* Task material

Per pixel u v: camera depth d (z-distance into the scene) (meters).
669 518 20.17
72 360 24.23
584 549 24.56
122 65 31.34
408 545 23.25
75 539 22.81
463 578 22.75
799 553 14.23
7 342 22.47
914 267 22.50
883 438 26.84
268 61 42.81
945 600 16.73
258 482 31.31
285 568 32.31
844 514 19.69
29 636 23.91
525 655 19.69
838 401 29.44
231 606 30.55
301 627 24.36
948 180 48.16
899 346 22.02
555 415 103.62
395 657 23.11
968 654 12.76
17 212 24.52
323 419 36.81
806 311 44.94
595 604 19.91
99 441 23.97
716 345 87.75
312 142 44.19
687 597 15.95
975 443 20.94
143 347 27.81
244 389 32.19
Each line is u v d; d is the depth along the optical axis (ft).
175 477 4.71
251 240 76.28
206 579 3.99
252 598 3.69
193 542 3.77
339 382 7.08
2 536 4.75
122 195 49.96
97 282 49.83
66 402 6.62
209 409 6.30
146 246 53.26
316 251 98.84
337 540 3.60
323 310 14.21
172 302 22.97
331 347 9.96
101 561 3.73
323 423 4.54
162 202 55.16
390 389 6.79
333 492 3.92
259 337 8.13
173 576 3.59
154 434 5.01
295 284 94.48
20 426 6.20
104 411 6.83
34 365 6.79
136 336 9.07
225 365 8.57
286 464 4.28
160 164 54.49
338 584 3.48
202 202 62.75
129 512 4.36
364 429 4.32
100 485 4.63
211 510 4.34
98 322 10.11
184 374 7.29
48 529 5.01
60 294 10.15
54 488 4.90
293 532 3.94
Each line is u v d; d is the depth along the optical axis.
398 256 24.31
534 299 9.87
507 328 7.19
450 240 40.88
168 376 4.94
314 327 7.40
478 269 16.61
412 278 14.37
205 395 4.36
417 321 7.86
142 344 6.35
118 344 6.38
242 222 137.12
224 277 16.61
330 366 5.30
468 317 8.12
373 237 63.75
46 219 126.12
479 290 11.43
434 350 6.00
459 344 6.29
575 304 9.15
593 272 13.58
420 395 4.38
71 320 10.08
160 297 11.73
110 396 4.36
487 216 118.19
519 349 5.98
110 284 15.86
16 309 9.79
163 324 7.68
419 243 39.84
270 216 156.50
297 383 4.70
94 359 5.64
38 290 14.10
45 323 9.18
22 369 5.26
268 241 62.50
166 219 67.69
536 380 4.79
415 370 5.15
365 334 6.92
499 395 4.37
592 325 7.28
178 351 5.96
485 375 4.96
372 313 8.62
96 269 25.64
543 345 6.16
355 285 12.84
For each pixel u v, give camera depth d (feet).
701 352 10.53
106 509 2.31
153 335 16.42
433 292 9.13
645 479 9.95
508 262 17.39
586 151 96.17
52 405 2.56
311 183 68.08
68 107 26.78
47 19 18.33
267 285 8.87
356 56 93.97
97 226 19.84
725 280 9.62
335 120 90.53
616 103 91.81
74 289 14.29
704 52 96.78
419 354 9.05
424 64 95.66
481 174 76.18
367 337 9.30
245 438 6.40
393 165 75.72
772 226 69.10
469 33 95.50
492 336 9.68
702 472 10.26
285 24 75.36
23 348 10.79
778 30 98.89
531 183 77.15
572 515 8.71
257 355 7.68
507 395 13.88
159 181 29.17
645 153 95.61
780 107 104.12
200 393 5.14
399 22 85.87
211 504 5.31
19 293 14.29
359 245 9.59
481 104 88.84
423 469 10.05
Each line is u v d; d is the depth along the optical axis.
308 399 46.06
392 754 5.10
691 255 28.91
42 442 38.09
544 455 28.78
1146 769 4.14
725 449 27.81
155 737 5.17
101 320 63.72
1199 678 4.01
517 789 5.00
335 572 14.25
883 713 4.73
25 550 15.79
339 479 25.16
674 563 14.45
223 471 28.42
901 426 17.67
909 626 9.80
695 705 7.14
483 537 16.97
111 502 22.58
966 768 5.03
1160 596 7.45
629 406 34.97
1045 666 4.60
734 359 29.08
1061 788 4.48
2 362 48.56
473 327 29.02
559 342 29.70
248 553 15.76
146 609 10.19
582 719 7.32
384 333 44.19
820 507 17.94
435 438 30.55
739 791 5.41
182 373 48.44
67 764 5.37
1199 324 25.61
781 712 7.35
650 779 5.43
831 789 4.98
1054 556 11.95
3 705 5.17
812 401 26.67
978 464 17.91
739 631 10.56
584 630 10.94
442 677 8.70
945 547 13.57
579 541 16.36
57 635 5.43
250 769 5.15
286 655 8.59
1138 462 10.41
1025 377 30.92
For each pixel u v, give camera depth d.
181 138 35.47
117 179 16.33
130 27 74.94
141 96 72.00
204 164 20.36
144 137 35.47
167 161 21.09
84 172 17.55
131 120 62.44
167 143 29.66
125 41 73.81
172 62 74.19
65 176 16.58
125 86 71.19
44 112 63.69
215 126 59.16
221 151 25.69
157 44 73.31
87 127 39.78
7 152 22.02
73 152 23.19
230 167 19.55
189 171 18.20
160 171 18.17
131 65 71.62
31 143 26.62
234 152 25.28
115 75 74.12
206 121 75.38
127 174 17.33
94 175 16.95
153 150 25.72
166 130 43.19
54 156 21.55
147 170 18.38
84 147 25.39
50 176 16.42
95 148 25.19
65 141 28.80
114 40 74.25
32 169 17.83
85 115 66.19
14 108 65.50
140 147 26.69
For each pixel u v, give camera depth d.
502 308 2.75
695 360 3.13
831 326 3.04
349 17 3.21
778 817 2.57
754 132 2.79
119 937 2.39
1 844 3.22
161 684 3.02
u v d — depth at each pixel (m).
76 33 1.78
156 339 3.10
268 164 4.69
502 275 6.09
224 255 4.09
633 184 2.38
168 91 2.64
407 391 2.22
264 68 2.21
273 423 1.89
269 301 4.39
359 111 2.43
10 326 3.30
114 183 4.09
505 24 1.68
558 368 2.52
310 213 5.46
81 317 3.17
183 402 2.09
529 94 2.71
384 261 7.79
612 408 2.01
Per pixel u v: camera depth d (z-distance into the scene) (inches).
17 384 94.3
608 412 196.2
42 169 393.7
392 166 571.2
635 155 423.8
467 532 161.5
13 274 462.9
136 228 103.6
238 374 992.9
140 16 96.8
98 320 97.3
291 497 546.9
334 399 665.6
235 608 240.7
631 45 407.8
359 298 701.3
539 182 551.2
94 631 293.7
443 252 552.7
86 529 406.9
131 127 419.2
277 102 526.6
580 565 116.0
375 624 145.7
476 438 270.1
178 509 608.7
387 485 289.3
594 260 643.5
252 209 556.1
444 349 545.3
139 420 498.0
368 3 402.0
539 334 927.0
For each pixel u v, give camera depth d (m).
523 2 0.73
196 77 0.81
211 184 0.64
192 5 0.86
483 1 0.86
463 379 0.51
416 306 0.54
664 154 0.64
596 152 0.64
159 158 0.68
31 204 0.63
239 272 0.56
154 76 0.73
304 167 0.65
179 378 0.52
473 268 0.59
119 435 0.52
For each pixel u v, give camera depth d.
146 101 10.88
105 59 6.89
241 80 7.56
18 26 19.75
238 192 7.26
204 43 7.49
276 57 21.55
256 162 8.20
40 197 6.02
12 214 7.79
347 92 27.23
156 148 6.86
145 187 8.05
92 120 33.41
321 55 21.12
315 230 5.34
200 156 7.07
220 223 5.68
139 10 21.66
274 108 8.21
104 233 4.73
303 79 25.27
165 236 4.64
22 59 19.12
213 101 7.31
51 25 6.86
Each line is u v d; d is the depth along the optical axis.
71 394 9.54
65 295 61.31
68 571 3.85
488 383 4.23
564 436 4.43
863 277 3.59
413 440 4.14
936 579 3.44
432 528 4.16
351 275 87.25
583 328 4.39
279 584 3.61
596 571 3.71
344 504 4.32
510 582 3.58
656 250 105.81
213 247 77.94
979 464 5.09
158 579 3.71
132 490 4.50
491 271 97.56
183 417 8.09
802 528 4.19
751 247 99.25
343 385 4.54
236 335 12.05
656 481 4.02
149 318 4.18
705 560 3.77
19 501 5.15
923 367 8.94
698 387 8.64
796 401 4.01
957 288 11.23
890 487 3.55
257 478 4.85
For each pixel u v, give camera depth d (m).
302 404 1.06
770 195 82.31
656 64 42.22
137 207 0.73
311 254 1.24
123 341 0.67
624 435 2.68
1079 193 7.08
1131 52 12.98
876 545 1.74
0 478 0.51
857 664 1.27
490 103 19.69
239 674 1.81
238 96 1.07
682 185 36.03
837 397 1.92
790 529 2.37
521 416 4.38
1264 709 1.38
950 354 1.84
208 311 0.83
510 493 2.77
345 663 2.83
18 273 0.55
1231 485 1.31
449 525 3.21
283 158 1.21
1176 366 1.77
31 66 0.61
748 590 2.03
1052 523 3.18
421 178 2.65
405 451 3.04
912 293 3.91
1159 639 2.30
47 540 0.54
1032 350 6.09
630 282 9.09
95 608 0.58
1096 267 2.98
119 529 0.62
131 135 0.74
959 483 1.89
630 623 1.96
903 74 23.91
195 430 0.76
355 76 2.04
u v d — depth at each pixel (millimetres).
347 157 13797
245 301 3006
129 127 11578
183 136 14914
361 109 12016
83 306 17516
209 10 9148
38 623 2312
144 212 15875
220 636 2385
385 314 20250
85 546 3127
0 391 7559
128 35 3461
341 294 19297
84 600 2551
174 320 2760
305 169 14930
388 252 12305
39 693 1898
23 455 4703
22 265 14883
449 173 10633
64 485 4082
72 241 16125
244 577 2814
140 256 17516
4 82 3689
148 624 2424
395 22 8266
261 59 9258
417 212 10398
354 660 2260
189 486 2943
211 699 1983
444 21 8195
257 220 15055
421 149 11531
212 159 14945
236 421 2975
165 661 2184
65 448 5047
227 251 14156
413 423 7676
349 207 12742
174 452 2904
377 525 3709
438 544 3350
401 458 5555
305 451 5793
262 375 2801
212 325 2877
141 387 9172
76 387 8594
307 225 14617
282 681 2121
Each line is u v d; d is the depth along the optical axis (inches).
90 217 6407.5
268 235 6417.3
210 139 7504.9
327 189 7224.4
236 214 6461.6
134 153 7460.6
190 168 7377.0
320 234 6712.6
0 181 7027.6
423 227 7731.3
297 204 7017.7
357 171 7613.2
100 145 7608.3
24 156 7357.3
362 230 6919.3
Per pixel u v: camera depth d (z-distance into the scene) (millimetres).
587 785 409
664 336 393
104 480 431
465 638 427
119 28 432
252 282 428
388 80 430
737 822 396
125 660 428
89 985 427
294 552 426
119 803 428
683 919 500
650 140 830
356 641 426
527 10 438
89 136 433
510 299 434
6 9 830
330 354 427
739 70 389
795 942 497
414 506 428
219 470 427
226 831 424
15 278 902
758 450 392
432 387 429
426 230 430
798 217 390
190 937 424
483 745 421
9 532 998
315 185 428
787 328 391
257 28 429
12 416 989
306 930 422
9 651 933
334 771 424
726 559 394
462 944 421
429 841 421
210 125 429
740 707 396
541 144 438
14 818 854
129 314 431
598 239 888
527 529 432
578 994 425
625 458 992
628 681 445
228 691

* What you should do
Give back precisely the lines above that start at the line containing "205 395 4.36" and end at the line containing "499 395 4.37", inclusive. No other lines belong in the output.

* Your response
205 395 4.36
417 321 7.86
142 344 6.35
118 344 6.38
242 222 137.12
224 277 16.61
330 366 5.30
468 317 8.12
373 237 63.75
46 219 126.12
479 290 11.43
434 350 6.00
459 344 6.29
575 304 9.15
593 272 13.58
420 395 4.38
71 320 10.08
160 297 11.73
110 396 4.36
487 216 118.19
519 349 5.98
110 284 15.86
16 309 9.79
163 324 7.68
419 243 39.84
270 216 156.50
297 383 4.70
94 359 5.64
38 290 14.10
45 323 9.18
22 369 5.26
268 241 62.50
166 219 67.69
536 380 4.79
415 370 5.15
365 334 6.92
499 395 4.37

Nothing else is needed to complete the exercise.